#### DATA EXTRACTS

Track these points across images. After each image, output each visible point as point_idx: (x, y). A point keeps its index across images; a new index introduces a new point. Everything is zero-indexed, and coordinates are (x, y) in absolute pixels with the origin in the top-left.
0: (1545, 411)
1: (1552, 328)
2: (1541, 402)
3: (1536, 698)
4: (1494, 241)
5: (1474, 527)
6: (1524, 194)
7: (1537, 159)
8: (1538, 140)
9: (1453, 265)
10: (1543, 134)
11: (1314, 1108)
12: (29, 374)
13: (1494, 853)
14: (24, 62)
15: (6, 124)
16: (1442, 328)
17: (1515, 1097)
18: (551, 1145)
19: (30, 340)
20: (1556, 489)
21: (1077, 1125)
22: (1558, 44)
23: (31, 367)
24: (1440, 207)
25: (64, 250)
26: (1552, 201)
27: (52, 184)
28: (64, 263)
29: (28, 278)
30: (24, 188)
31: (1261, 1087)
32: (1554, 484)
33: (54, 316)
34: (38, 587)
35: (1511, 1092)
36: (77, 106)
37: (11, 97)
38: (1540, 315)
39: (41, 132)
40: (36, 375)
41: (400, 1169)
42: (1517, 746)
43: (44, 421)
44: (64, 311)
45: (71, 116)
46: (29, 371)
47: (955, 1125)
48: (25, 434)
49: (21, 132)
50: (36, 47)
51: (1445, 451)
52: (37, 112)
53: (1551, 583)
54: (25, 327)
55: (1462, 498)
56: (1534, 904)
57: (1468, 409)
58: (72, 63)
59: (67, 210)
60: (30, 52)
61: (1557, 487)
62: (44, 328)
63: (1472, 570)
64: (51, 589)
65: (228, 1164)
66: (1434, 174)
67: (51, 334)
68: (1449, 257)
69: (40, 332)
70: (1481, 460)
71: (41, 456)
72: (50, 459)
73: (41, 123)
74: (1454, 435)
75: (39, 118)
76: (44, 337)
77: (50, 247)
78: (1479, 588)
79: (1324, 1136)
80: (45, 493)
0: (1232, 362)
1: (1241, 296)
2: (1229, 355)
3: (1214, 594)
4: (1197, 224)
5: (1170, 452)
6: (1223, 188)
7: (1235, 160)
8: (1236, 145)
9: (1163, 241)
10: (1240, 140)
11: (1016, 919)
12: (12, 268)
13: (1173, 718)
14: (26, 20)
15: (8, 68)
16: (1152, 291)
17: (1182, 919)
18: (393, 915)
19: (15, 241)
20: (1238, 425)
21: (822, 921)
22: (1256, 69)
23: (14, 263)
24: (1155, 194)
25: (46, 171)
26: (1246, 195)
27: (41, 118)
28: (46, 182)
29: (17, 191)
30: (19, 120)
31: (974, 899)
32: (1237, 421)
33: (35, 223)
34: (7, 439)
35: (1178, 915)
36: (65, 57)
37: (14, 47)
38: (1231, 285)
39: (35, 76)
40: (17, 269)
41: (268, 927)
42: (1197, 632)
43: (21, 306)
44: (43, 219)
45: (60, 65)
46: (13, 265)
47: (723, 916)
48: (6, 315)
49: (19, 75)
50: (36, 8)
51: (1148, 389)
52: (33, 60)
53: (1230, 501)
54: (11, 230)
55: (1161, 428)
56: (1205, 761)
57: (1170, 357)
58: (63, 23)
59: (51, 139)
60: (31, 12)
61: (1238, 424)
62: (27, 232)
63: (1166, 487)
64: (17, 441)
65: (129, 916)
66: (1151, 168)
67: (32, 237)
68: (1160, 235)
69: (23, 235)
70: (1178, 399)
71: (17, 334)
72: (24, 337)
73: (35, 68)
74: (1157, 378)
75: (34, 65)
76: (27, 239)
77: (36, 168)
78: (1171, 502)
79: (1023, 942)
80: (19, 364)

########

• **INSTRUCTIONS TO FOLLOW**: The lines to extract from the data above begin with the line containing "70: (1481, 460)" and end with the line containing "79: (1324, 1136)". Extract them exactly, including both.

• **ANSWER SECTION**:
70: (1481, 460)
71: (41, 456)
72: (50, 459)
73: (41, 123)
74: (1454, 435)
75: (39, 118)
76: (44, 337)
77: (50, 247)
78: (1479, 588)
79: (1324, 1136)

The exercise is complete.